Navyo’s collection of b/w photos of staircases he took in Italy. “The curve of a spiral stair echoing the feminine, the angled corners of a boxed stairwell the masculine. It’s a play of form the architects clearly intended and can be seen throughout the country.”
Walking through the sumptuous palaces and villas of Italy, one can’t help but notice the stairs. Whether ascending or descending or from a vantage point, they catch the eye and ask it to move. The curve of a spiral stair echoing the feminine, the angled corners of a boxed stairwell the masculine. It’s a play of form the architects clearly intended and can be seen throughout the country.
It’s as if all of Italy is a mirror of man and woman. Not just in sculpture and painting where the mortal flesh has been defined and displayed for centuries, but in the buildings themselves. The curve of the portico, the shaft of the column, it’s all there to let us know there is no real separation between body and building, between spirit and matter, between God and man.
Being inside an Italian villa, Villa D’Este for example, is to remind us that our dwellings are an extension of ourselves.
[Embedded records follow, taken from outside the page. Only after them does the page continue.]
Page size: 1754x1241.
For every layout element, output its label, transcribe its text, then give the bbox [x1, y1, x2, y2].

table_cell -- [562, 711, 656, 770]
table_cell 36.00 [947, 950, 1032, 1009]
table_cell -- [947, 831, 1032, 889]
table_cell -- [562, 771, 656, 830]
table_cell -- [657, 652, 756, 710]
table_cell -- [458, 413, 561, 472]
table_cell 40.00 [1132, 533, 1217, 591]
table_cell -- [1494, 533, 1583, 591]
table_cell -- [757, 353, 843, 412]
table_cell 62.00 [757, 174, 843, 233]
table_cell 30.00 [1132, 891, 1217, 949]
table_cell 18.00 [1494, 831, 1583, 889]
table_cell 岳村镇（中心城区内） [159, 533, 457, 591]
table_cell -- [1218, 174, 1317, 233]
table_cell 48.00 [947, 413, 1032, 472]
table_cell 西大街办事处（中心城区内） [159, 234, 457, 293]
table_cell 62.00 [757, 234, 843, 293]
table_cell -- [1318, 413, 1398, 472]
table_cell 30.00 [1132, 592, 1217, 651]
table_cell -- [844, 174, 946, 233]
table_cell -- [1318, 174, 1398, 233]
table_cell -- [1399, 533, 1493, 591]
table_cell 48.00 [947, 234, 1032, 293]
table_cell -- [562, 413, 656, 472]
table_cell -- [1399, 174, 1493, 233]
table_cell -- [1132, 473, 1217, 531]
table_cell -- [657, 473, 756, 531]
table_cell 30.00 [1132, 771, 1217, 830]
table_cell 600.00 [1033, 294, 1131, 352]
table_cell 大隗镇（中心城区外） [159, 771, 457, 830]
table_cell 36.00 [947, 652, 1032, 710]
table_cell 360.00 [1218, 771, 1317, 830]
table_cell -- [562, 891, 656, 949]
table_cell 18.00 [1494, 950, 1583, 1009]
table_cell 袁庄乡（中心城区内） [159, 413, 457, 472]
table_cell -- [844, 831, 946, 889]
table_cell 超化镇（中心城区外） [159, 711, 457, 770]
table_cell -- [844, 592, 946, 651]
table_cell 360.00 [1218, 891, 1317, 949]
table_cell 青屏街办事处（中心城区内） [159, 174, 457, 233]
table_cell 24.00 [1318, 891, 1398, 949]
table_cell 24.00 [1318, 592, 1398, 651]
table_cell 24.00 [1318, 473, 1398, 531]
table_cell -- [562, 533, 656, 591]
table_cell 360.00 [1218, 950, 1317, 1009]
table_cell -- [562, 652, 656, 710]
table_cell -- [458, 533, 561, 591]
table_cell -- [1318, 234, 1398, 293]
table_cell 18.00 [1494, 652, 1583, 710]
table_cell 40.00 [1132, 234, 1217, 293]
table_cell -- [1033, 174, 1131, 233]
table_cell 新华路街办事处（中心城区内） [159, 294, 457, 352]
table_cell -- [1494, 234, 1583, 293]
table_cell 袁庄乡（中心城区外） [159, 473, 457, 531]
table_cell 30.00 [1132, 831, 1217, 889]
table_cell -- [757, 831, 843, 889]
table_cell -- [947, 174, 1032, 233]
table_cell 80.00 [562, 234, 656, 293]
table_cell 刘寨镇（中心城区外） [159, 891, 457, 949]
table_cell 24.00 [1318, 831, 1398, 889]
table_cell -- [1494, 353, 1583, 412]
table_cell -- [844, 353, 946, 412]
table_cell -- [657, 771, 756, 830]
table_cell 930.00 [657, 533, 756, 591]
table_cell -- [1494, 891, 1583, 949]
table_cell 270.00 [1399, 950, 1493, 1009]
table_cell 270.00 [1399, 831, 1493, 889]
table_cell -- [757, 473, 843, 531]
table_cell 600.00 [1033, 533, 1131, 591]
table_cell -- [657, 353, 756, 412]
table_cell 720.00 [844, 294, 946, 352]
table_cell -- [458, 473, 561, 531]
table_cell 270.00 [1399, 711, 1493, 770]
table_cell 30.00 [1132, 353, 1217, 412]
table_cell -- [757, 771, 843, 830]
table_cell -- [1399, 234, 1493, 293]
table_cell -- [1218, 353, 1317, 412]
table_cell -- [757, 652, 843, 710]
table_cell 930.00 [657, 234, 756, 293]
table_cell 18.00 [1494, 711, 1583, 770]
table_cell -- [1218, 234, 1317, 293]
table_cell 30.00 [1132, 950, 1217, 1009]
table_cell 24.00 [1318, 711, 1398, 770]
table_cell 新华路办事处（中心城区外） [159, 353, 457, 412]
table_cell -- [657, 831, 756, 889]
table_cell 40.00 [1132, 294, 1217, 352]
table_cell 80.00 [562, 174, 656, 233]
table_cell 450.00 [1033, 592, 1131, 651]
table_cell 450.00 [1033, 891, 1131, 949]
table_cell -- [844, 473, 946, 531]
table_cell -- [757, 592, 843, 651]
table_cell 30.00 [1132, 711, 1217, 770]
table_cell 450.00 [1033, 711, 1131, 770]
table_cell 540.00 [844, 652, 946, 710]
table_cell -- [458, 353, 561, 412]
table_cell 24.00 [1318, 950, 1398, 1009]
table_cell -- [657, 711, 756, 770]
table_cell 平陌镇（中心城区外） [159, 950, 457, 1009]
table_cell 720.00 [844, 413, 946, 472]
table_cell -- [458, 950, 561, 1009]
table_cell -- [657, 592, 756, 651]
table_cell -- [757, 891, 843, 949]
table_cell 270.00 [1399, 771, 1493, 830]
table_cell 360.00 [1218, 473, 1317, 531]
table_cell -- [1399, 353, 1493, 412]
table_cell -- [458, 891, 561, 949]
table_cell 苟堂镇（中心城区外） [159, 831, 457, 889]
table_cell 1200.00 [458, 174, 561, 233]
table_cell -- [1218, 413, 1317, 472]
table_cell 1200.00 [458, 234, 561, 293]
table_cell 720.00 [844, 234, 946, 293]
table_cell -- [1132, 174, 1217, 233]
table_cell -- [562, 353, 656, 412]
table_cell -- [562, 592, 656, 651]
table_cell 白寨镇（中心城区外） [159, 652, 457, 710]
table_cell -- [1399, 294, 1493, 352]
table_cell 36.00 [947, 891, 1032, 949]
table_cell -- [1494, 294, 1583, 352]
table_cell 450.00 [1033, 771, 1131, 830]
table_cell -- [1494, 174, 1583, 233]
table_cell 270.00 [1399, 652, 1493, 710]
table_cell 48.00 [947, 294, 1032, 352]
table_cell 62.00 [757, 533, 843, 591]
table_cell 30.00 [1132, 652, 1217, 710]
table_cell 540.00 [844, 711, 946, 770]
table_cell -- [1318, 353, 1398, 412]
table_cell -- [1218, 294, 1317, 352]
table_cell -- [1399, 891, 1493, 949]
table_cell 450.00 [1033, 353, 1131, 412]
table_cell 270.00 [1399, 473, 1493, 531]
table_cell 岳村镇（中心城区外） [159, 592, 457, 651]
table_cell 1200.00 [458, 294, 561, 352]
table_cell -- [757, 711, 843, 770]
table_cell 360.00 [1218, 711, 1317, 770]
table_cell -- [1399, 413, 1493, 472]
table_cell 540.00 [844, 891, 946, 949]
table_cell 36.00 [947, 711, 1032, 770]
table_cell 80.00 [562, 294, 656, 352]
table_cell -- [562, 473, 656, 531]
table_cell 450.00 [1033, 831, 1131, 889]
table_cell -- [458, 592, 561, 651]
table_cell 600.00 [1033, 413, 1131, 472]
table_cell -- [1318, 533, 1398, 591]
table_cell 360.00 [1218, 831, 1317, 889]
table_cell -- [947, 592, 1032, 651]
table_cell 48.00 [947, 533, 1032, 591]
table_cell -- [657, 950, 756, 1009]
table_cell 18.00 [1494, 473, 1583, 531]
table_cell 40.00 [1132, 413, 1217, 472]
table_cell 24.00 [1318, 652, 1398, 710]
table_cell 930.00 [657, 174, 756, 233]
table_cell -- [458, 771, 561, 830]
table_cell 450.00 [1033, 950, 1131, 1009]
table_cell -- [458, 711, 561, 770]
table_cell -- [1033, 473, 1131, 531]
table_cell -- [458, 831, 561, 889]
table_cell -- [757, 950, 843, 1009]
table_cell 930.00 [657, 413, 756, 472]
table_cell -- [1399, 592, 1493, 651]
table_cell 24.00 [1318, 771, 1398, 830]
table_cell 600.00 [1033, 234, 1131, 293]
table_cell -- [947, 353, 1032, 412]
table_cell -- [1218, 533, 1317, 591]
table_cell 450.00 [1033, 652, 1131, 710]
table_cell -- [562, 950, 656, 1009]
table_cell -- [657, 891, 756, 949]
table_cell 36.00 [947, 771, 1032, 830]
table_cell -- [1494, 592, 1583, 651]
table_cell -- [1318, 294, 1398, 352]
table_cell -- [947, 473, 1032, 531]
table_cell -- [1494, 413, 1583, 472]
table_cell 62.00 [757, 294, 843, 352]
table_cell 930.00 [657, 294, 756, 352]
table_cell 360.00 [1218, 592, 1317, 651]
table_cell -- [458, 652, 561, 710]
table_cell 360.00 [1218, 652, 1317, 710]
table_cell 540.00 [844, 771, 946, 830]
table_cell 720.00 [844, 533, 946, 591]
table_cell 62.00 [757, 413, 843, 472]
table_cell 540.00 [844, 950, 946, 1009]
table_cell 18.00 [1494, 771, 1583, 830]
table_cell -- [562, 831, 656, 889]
The construction, the form, the way we are encouraged to move through them. Each has a flow of human origin.
I notice this especially in the staircase because of it’s spatial dimension – we get to move up and down, rather than just on the horizontal plane from room to room. There’s height and depth, even vertigo from looking down a stairwell. Looking up, the light from above suggesting a divine source. It’s as if we are one with our surroundings in the physical, tangible sense where masculine, feminine and creator unite in architectural beauty.
I hope to have captured this connection in my images.